When something grows so big that it proves disruptive, its potential doesn’t always seem apparent at the outset. Neither do the first inventors themselves always manage to crest the wave of success. Google wasn’t the first search engine. Blogger, Friendster, and Myspace predated Facebook. Amazon began as an online bookstore, and even in that domain, it wasn’t the first player, as Barnes & Noble had established an e-commerce presence.
You don’t have to be the innovator to take advantage of emerging technologies and disruptions. Attempting to become a modern-day Edison in the face of endless complexity is probably futile. But you can apply his business and marketing savvy to succeed in a climate filled with disruption.
Harnessing new technologies
The pandemic has undoubtedly had a harsh, negative impact on human lives across the world. And while there are few bright spots amid this situation, one has seen new advances in technology.
Remote work is much-cited as one way in which technology has helped us. But there are other, less visible developments going on. For instance, with people now conducting much of their shopping activity online, the need for delivery with minimal or no human contact is being fulfilled by robots and drones.
As Covid-19 exposed the frailty of global supply chains, companies have moved towards increased data sharing and security to more accurately forecast demand and schedule production. 3D printers also offer businesses the ability to manufacture simple parts on-site if a remote production partner gets shut down due to emergency measures.

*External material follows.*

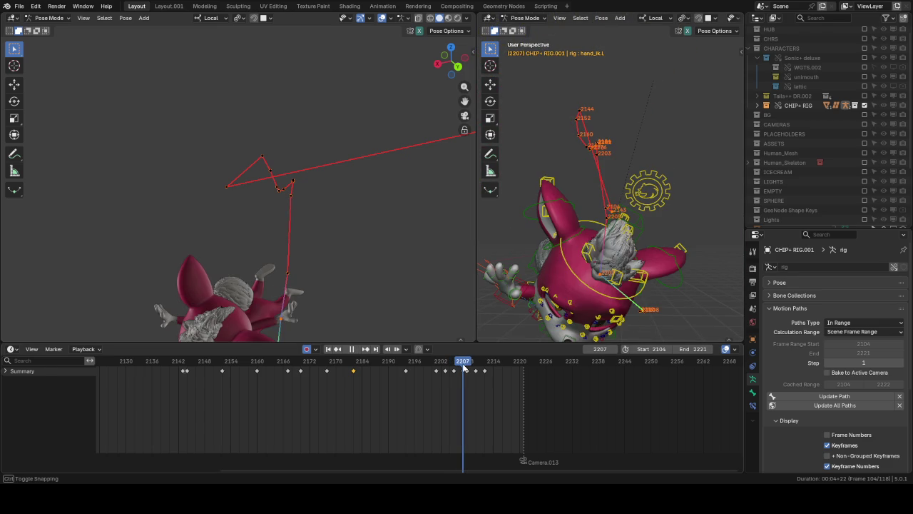
{"action": "middle_click_drag", "start_coordinate": [576, 303], "coordinate": [646, 225]}
{"action": "key", "text": "g"}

In the uncertain present and the eventual new normal, businesses don’t need to be directly behind the latest developments in technology. Instead, seek to analyze the underlying trends and how they ultimately relate to people’s needs.
At the same time, take care not to alienate people by how you treat your employees. If you give tasks to AI, for instance, make sure that move creates new jobs for humans. Then, as Edison did over a century ago, you can connect your products and services with your audience in ways that matter.